31 July 1998
Commons beef debate
By Brian Brady, Press Association
NEW agriculture minister Nick Brown yesterday pledged that lifting the EUs worldwide ban on British beef exports would be “a top priority”.
In his first Commons question time appearance in his new post, Mr Brown underlined the Governments contribution to efforts to win back domestic confidence in British beef, which had drained away as a result of the BSE crisis.
“As a result, we have seen significant improvements in the level of beef consumption and in the first four months of this year a substantial increase in the UKs share of the domestic market,” he said.
Tory James Gray (Wiltshire N) welcomed Mr Brown to his new position, but he launched a scathing attack on previous agriculture minister Dr Jack Cunninghams failure to persuade the EU to overturn the ban.
He told Mr Brown: “I hope you show more interest and concern for the beef industry and beef producers than did your predecessor.
“The beef industry is deeply disappointed by the lack of progress towards lifting the beef ban, despite (ministers) constant boasts about their Euro-credentials.”
Mr Gray challenged ministers to pledge some £11 million in aid to efforts to promote British beef once the ban was lifted. He pointed out the figure was in proportion to the £2m received by the industry in Northern Ireland when Ulster beef was removed from the ban.
But Mr Brown dismissed the appeal, insisting the £2m pay-out was a “one-off payment related to the peace process and not to support for the industry in the UK”.

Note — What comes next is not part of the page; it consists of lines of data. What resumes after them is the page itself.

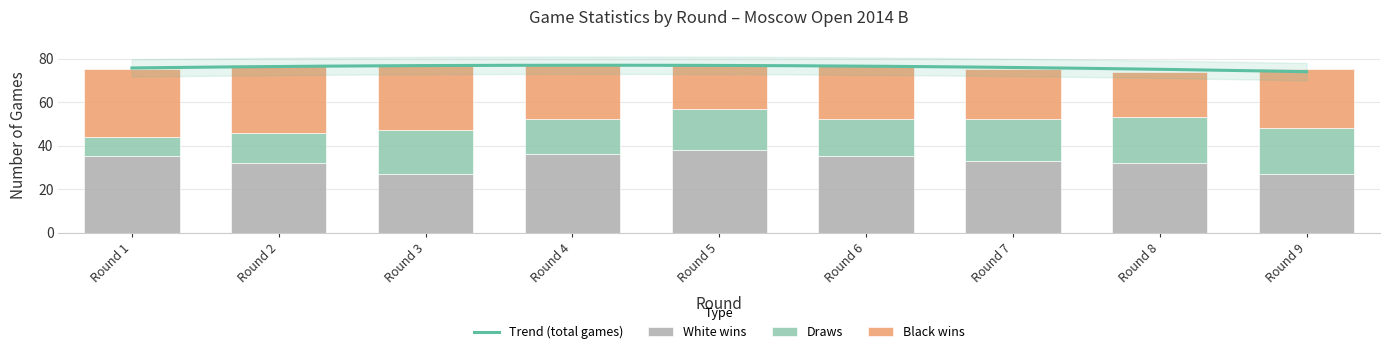

At which category is the sum across all series the highest?

Round 2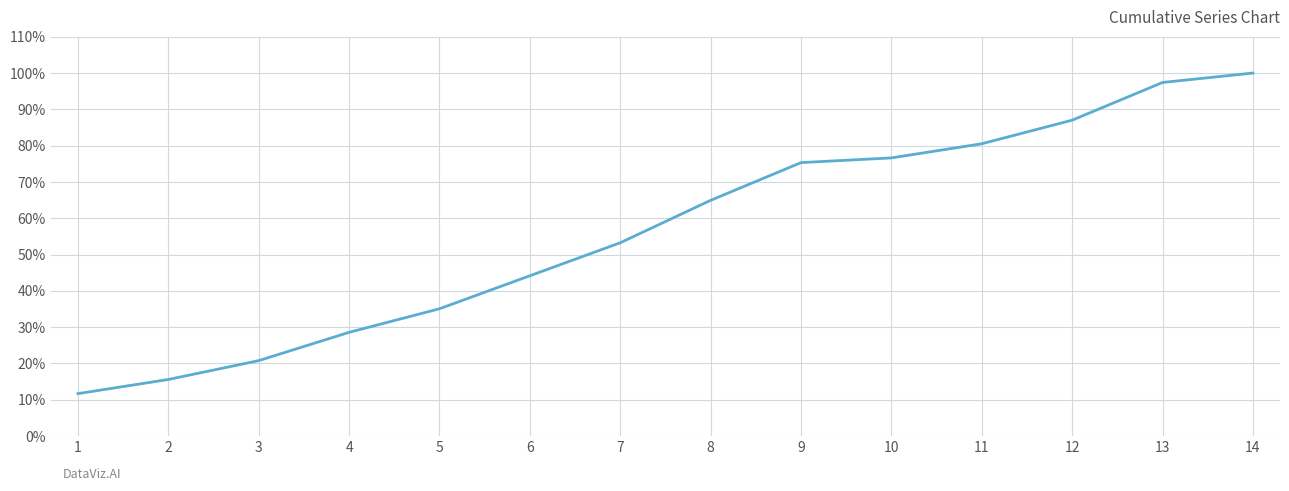

Does the chart display data point markers on the line(s)?

No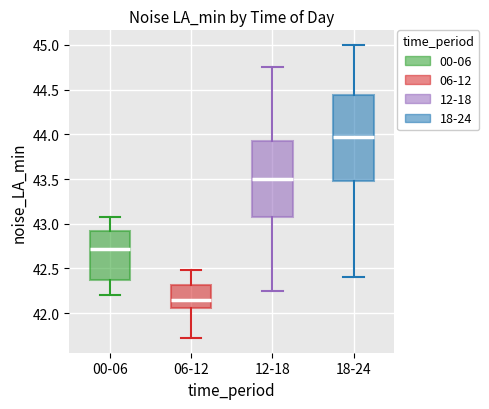

Where does the lower whisker of the box for 06-12 end on the y-axis? The values are not printed on the chart, so give them approximately, as read against the axis.

41.70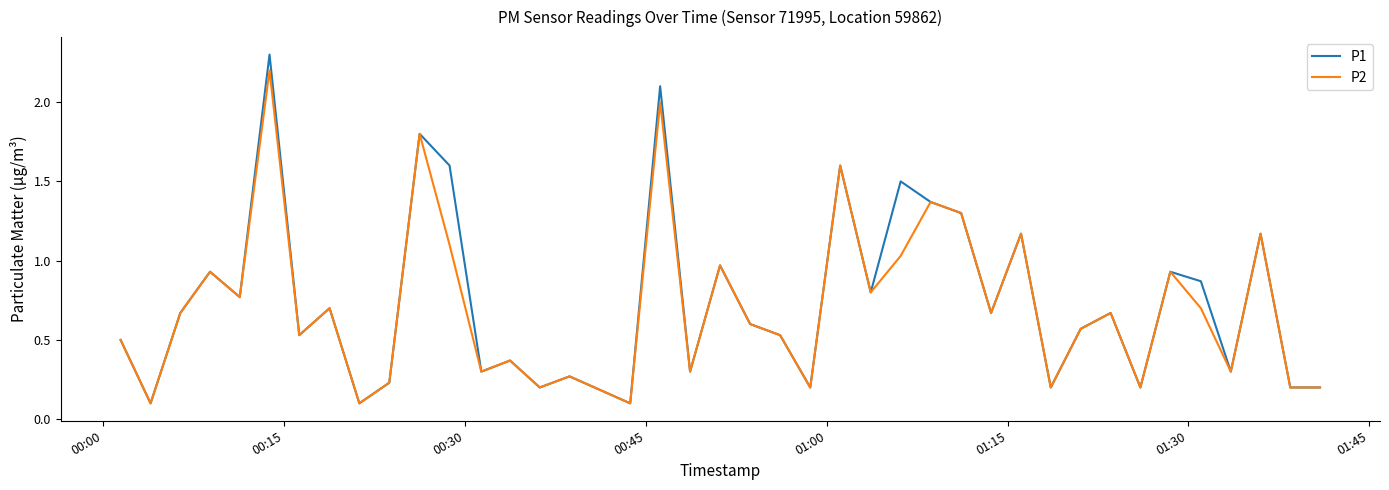

What is the maximum value shown in the chart?

2.3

Defending Cabinet office minister Dr Cunningham against the criticism, he said his announcement yesterday of a three-year blueprint for his new department owed much to the “forward-moving momentum” of his predecessor.
For the Liberal Democrats, Charles Kennedy said the return of British beef to its strong position in the market was “primarily a question of confidence”.
Noting the “great strides” made in consumer confidence in the product, he told Mr Brown: “Producer confidence in the British farming industry would be greatly assisted if you looked at the statement of aims agreed by your predecessor for your ministry.
“[It] quite rightly mentions environment and conservation, doesnt actually mention the word farming, and is coupled to a set of figures which in some of the most fragile parts of the beef-producing sector of the UK economy is talking about a phasing-out of support which will render even a lifting of the beef ban no great help in the longer term.”
The Minister replied: “I regard the lifting of the beef ban as a top priority for me and a top priority for the department. I will take it very seriously indeed. The point about confidence is right and I accept that I have a duty to set a lead.”
Questioned on the possible effect on beef prices of the forthcoming Office of Fair Trading investigation into the profitability of the supermarkets, Mr Brown said the issue was “a matter for the regulatory authority”.
Later, Deputy Agriculture Minister Jeff Rooker said the amount of compensation paid to farmers with “suspect” cattle would decline “as the number of animals with BSE continues to fall dramatically”.
But he insisted the 30 November termination date for the Calf Processing Aid Scheme had been known since it started two years ago, and the Government could not introduce a voluntary scheme to maintain protection for farmers.
Mr Rooker added: “Two-thirds of cattle farms and 80% of beef farms have never had a case of BSE, which is why they are so angry about the overall restrictions on the industry because of the ban.”